Christian Lee Hutson's creative spirit is emboldened with every tour stop 

click to enlarge ERIN RAMBO
  • Erin Rambo

Anyone can write a song. There’s more than technical skill and charisma required to write a good one, though.

As Gram Parsons, Townes Van Zandt and John Prine would all tell you, songwriters need to study their soul as long and hard as they study their craft; a song that transcends beyond the first listen rests on a certain understanding of the human condition.

As self-aware as he is self-deprecating, Christian Lee Hutson is a student of those disciples and isn’t afraid to cut deep into his psyche to further his work and mine a new song. He has plenty of time on his hands to sit alone with his thoughts, too, spending about 250 days a year traveling the country and playing shows all on his lonesome.

“When you are moving fast and in a different place every day, you experience life faster,” Hutson said. “A week on the road feels like a year. It sort of ages you more rapidly. Your emotional capacity kind of demands that you get rid of whatever good or bad thing is going on to be able to digest more.”

Maybe there’s something to be said for slowing things down, though. Consumption and the subsequent purge might be at the core of his creative spirit, but the songs from his 2013 debut album, The Hell with It, felt like they died before they even got a chance to live.

That’s why Hutson decided to experiment with the release of his sophomore album, Yeah Okay I Know.
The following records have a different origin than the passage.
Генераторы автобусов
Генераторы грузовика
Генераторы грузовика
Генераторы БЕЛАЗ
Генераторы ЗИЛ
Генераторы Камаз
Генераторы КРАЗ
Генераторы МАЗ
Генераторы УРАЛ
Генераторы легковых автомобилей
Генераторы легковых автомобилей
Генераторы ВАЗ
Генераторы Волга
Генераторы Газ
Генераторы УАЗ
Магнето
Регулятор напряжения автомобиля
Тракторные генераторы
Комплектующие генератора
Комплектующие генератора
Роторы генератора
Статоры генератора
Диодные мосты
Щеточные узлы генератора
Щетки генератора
The record has slowly leaked out as a single and video on the last day of each month with a full vinyl release plotted for the end of 2014.

“This makes it so that every month feels like a party for me. Maybe that’s selfish, but it makes it so that I get to focus and process what a song is really all about. This is a way to force people to actually listen to an album in the most excruciating way possible,” he joked.

It helps that his modern take on folk — à la Jason Isbell — was delivered with a more radio-friendly lilt this go-around, at least according to Hutson.

“The intention was to make a pop record,” he said. “I’ve had people argue with me about that, but in my weird, messed-up mind, that’s still what I did: Make a Taylor Swift album. I tried learning how to be Kanye West.”

Playing Sunday at Red Brick Bar, Hutson doesn’t know how or when he’ll release either album waiting in the wings, but he is seeking to find the perfect balance between moving forward and looking back.

“Nostalgia is toxic,” he said. “It’s good to a point, but when you sit with something for too long, it will anchor you in a bad way, and I don’t want to feel anchored down.”